Graphics: Nothing to PBR


I am someone who is fascinated by graphics programming, the creation of game engines and all things low-level. Here I’ve taken the time to create a proper graphics pipeline in order to create a PBR rendering system. I’ll likely reuse the shaders and model loading classes in future projects but for my next personal graphics project I’m tempted to pick up some Vulkan and make greater use of namespaces and more modern general C++ programming paradigms to make something more robust to build on top of.

What steps did I take.

I’m writing what I did up a little while after the fact, but he major steps I took were:

  • Setting up CMake/SDL/Opengl Boilerplate.
  • Implementing Camera Movement
  • Loading in models and textures
  • Implementing PBR (Physically Based Rendering)
  • Implementing Normal Maps.

Much of what I implemented here was made possible by LearnOpenGL.com and 3Blue1Brown’s series on Linear Algebra, as well as my time as an undergrad at falmouth.

Setting up SDL/Opengl Boilerplate.

So back in the second year of my undergrad in computing for games I had worked with SDL and OpenGL to render some terrain in C++. The only problem being is that in my time since then I’ve come to hate my reliance on Visual Studio and undergrad levels of programming style at the time.

This pushed me to finally get some C++ build system knowledge and go through the initial stages of LearnOpenGL’s tutorial using the libraries I preferred.
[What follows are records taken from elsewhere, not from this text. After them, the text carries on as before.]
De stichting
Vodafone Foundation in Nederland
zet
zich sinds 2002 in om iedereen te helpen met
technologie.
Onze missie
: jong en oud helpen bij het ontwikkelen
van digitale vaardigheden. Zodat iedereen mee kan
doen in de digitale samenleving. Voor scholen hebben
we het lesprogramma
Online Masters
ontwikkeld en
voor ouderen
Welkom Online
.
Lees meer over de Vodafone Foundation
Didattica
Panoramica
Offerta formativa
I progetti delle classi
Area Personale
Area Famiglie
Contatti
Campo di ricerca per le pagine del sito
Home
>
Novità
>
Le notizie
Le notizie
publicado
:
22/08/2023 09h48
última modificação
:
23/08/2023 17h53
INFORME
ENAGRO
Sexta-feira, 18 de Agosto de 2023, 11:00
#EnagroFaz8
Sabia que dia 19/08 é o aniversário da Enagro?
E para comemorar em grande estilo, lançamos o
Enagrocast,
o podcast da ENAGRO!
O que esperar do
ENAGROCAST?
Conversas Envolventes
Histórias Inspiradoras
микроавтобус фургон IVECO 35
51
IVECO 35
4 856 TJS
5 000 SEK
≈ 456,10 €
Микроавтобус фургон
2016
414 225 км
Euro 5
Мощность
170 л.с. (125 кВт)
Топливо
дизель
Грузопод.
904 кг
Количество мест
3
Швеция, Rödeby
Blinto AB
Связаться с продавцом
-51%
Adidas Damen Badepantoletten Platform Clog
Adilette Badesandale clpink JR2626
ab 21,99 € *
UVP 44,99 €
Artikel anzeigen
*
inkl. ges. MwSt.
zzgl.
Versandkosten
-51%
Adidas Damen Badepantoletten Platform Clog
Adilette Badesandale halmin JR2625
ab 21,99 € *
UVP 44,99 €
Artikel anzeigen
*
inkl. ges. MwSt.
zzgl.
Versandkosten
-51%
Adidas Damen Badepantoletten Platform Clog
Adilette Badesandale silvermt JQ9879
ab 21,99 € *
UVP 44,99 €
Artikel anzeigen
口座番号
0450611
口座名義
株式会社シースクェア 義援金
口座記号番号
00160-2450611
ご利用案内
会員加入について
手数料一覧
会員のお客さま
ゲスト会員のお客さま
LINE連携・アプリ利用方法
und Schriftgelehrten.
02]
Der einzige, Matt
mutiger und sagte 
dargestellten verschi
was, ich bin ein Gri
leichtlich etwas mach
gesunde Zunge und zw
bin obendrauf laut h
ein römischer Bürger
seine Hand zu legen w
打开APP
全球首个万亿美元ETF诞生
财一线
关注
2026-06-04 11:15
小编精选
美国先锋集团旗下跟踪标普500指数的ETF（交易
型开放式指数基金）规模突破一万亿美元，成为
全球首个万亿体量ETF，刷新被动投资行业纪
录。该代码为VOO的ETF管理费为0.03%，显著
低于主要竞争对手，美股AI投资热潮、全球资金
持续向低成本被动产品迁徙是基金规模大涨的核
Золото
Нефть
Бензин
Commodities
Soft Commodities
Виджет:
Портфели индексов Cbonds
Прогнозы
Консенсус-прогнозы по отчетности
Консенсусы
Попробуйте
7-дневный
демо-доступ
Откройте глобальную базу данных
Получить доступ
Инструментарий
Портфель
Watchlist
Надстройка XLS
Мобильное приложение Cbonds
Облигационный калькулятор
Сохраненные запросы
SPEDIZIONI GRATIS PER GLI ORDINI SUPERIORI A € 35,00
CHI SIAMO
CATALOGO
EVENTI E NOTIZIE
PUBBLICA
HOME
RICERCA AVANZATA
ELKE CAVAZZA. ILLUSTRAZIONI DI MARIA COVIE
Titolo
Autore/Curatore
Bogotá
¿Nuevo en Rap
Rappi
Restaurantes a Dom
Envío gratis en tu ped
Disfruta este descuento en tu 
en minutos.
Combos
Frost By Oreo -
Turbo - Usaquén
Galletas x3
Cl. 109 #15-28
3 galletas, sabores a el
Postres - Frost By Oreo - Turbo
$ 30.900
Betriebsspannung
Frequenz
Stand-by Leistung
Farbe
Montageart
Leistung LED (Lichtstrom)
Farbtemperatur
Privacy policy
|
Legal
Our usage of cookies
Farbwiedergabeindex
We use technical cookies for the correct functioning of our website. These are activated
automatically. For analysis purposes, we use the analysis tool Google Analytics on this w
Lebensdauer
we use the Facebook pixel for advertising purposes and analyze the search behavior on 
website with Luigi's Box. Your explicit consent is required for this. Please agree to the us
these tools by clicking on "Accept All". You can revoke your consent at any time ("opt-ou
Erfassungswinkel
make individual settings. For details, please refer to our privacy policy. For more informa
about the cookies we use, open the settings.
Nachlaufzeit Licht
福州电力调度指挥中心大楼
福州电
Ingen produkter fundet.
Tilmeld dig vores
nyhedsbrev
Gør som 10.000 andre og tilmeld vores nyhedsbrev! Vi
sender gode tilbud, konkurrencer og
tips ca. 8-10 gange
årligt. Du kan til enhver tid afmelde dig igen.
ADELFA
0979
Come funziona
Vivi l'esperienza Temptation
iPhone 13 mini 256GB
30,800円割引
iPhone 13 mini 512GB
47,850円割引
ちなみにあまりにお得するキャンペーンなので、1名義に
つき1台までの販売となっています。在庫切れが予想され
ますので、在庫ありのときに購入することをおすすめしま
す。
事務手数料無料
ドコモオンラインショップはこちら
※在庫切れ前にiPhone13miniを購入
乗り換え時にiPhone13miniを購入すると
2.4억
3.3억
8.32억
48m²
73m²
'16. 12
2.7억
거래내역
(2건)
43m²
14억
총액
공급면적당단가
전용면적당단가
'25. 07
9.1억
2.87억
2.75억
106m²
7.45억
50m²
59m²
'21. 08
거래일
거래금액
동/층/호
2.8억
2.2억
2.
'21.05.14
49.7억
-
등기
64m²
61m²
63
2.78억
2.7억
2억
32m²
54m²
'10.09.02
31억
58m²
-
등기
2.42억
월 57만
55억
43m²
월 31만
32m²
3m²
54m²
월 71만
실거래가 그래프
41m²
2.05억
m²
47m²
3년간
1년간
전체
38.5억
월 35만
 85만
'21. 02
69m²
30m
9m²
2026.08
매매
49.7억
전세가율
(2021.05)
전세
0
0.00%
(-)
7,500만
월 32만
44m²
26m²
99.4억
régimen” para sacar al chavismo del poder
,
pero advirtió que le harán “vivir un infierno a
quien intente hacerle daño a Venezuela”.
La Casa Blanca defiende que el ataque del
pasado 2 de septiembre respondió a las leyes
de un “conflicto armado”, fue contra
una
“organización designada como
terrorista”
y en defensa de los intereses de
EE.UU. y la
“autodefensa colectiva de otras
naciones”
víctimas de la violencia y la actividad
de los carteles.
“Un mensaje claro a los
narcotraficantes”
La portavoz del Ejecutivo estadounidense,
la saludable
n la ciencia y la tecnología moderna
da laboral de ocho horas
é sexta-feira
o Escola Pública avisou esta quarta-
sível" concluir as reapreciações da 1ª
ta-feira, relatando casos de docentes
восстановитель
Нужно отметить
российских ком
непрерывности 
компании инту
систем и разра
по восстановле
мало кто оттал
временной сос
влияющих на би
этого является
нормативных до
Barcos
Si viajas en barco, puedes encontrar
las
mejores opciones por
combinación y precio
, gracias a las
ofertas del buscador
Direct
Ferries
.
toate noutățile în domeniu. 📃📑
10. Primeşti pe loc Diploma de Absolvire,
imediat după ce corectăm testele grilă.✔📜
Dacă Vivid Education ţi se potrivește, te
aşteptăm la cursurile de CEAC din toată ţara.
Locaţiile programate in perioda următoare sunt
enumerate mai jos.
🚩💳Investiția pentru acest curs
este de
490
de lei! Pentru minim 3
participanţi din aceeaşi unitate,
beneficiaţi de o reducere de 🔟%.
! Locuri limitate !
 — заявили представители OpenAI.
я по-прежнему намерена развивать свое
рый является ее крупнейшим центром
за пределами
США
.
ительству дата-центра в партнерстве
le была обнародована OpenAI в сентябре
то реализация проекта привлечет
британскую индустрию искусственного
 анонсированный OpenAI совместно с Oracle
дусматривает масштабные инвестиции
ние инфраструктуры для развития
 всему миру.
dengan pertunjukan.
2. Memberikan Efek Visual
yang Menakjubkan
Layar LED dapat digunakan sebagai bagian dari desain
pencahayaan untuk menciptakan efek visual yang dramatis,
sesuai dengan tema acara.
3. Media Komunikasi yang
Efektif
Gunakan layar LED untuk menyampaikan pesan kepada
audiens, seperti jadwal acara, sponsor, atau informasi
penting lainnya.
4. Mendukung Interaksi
At the time I wanted to keep to one library ecosystem and using SDL-image with SDL made more sense than using a separate header library stb_image with glfw3. Before long I had a simple textured square.

Textured square

Implementing Camera Movement

Following on from rendering a textured square I implemented an MVP stack. While I was at it I created objects to contain data to be rendered that also stored transforms. In this project practically all object transformations are stored as Matrices. I understand that in the long term this isn’t ideal but it’s good enough for a simple renderer.

Loading in models and textures

With the ability to look around objects I moved on to using Assimp to load in models using LearnOpenGL’s tutorial. Loading in Textures with the SDL2-image library.

I ran into some weird issues along the way when it came to getting the image textures to work correctly, but I figured it out. I believe the textures initially weren’t loaded into memory, then it was being loaded in upside down, before like Goldilocks, I got it just right.

Broken texture loading

I did go as far as implementing some simple diffuse lighting before deciding to just flat out and jump to PBR. And that gave some pretty good results. In hind sight I should have switch to working on other aspects of the project like giving it some a purpose other than rendering models. As this may have helped it keep my interest in the longer term.

Diffuse Lighting of model

Implementing PBR (Physically Based Rendering)

I then went through the steps to implement PBR from LearnOpenGL’s articles. I didn’t get at far as using textures for IBL or diffuse irradience, really I just wanted to focus on getting the lighting in. And I did it by implementing metalness, roughness, and AO in order. Other combinations of PBR layers exist but this was the one I chose.

Stages of PBR implementation

I was also interested in texture packing so although it wasn’t strictly necessary I got it rendering after packing each layer into the RGB values of a single texture (RMA aka. Roughness, Metallness, AO). This combined with some blender fu, allowed me to load in a single texture instead of three for PBR:

PBR texture packed into RMA

This gave me this result:

Implementing Normal Maps.

The last step I took was to add normal maps as I felt that PBR alone was pretty flat. But I felt that so far I was following LearnOpenGL’s articles too closely and not necessarily gaining a strong enough understanding of what was going on in the technique.

To counter this, I decided to calculate the tangent space of the normals at run time inside the GPU using the Geometry shader step, rather than caching tangents in another buffer like in LearnOpenGL’s implementation. Doing while and referring to resources like 3Blue1Brown’s series on Linear Algebra, Gave me a much needed deeper under standing of linear algebra and how transforms actually work.